We haven’t even finished election night and already Santa Claus is moving behind the podium, stealing the evening from a night full of winners and losers.
Interesting elections here. The people voted for a Republican for governor, lieutenant governor and attorney general. The new secretary of state, treasurer, state auditor and commissioner of agriculture and industries are all Republicans. Voters gave the courts to the GOP and made a little more history, to boot.
For the first time since Reconstruction the state legislature is majority Republican. Democrats fell in many districts that were engineered to ensure Democratic wins. The state Senate adjourned with 20 Democrats and 15 Republicans. When they meet in Montgomery next time there will be 22 Republicans and 13 Democrats. Democrats had held 60 of the 105 seats. Now Republicans will sit in 62 seats.
Just two statewide offices are now held by Democrats. They weren’t on the ballot. Only two Democrats were elected above the county level. It was a rout in every respect. Celebrate or be upset as you find the need.
This was the first win for a woman in a contested race in the state.
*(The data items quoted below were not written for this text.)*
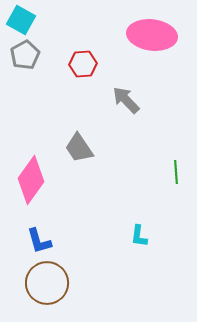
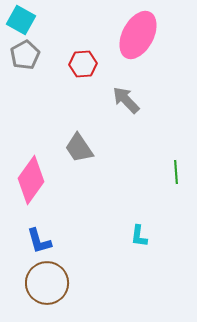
pink ellipse: moved 14 px left; rotated 69 degrees counterclockwise
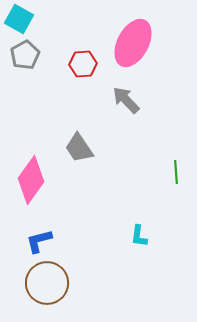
cyan square: moved 2 px left, 1 px up
pink ellipse: moved 5 px left, 8 px down
blue L-shape: rotated 92 degrees clockwise
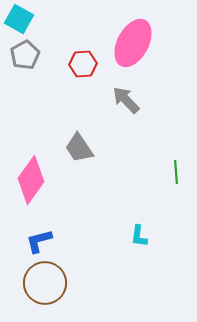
brown circle: moved 2 px left
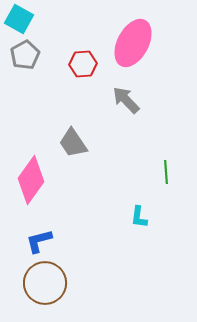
gray trapezoid: moved 6 px left, 5 px up
green line: moved 10 px left
cyan L-shape: moved 19 px up
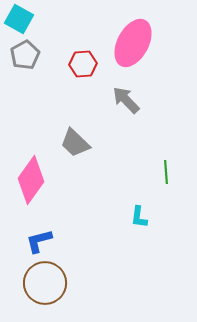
gray trapezoid: moved 2 px right; rotated 12 degrees counterclockwise
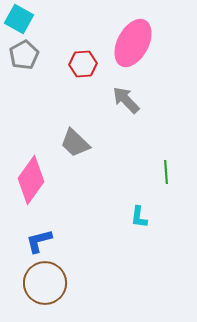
gray pentagon: moved 1 px left
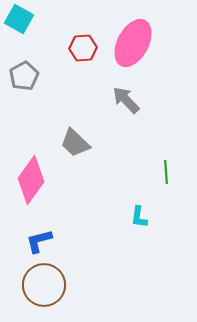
gray pentagon: moved 21 px down
red hexagon: moved 16 px up
brown circle: moved 1 px left, 2 px down
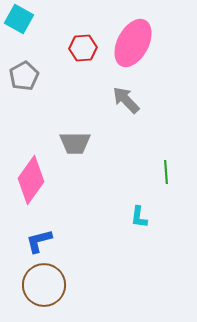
gray trapezoid: rotated 44 degrees counterclockwise
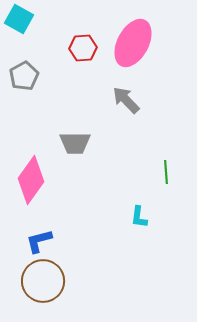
brown circle: moved 1 px left, 4 px up
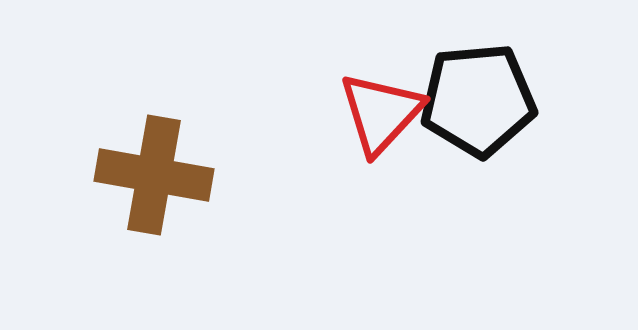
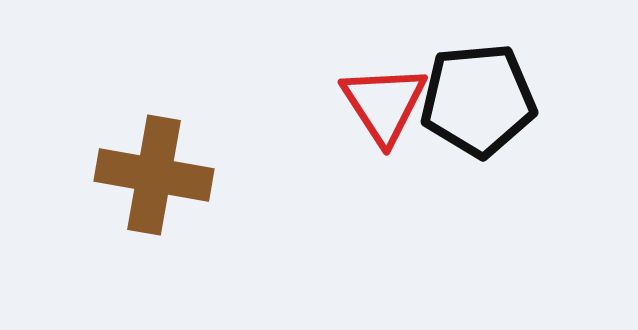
red triangle: moved 3 px right, 9 px up; rotated 16 degrees counterclockwise
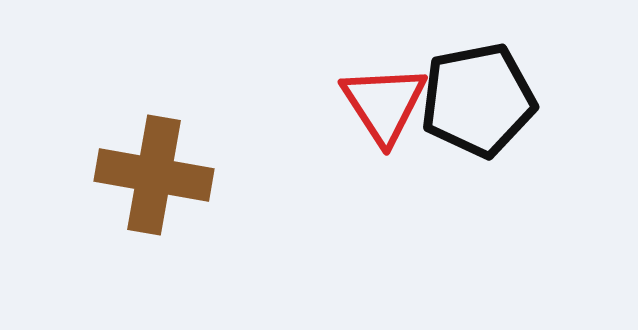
black pentagon: rotated 6 degrees counterclockwise
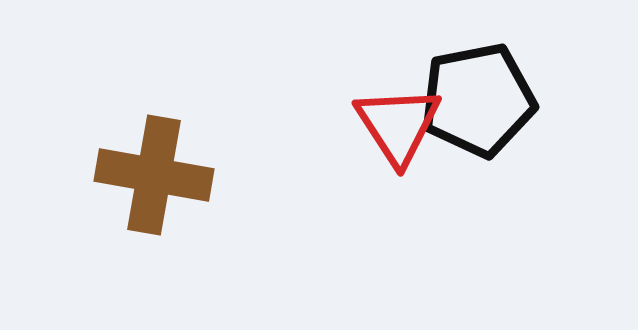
red triangle: moved 14 px right, 21 px down
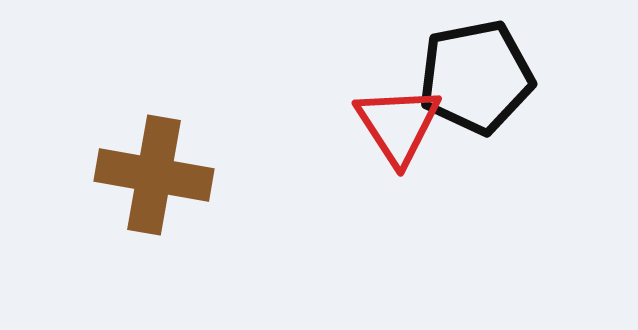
black pentagon: moved 2 px left, 23 px up
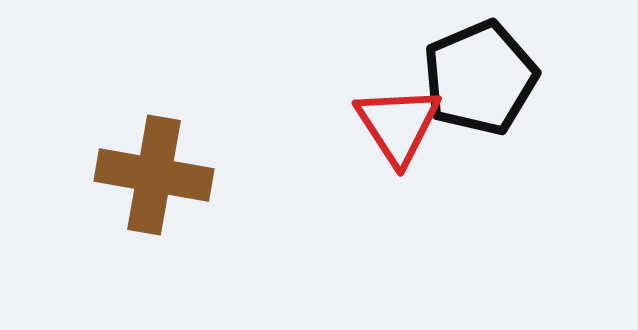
black pentagon: moved 4 px right, 1 px down; rotated 12 degrees counterclockwise
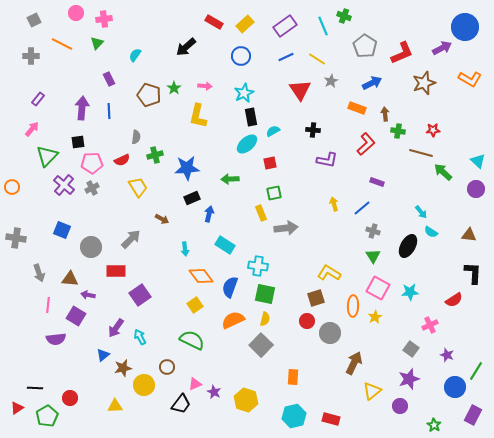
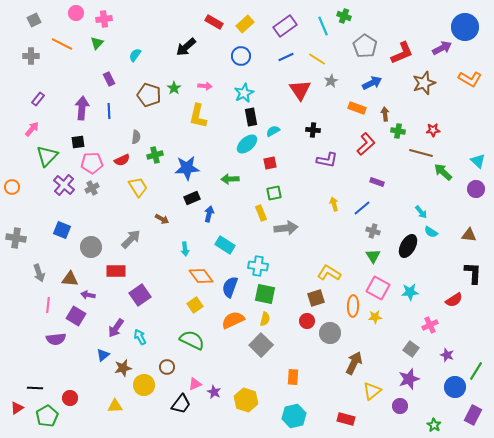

In fact, Alabama will send two Congresswomen to Washington D.C. One of them, Terri Sewell, became the first black woman elected to Congress from Alabama. She’s also the lone Democrat in the state’s D.C. delegation.
Things may change, but Santa is still on every shelf.

Beautiful, isn’t it? That’s the library on the Samford campus. Spent a fair amount of time in there this evening. I shot that picture on my iPhone, running it through something called the MoreLomo app. I didn’t know what Lomo was, but I look through the app store every so often for the next big, free thing.
Lomo, or lomography, is a photographic subculture based on a poor quality Russian camera. Just think of them as film and slide hipsters. The finished product, legitimate in the film version or manufactured in the digital, is intriguing. You can get one of the camera’s here.
I appreciate the classic essence of what they’re doing. I miss the smell of the darkroom, as most old school print people do. (There’s one just down the hall from my office. Sometimes I linger, hoping to catch the chemistry in the air. But I’ve been shooting digital for a decade and I could never go back. Especially when my phone will try to give me random interpretations of a poor, but interesting, processing technique. I’ll take a few more, I’m sure. But I’ll also have to take pictures in the traditional style, because I’m a realist.
Now I’m looking for a good time lapse app. Let me know if you find one.
Taught my class, rushed through all those slides so they could have some time to work on a story they have due next week.
Spent time reading and writing. The student-journalists at the Crimson are putting their paper together tonight. We got a look at the soon-to-rollout new version of the Crimson site. That’s going to look nice.
Storms rolled through. Started with high winds this morning and seemed to storm all day thereafter. It isn’t just your neighborhood. This was part of a huge mid-latitude cyclone, probably one of the largest, stronger storms we have on record in the U.S. This graphic will have changed by the time you look at it, but just imagine the southeast lit up with lighting strikes.
I cause trouble again. The al.com roundtable is back:
Auburn question 2: Ole Miss has certainly improved since losing to Jacksonville State, but is still last in the SEC West. Any chance Auburn suffers a letdown after three tough games in a row?
The most heartening thing about Auburn, when it comes to questions like this, are the attitudes on the sideline. People watching on television saw it better than those in Jordan-Hare Stadium, Saturday, but Gene Chizik looked at ease at the half. Chizik and offensive coordinator Gus Malzahn were chatting late in a one score game like it was a 30 point blowout. There’s a calm demeanor in the leadership that bodes well for potential trap games. Of course that could have just been an appearance of peace opposite the Les Miles Psycho Road Show going on across the field.
Fifty-five incendiary comments and I didn’t even say anything controversial. Sports fans are entertaining. I suppose the Alabama side of that will be up tomorrow.
Tomorrow will be busy. I should start now.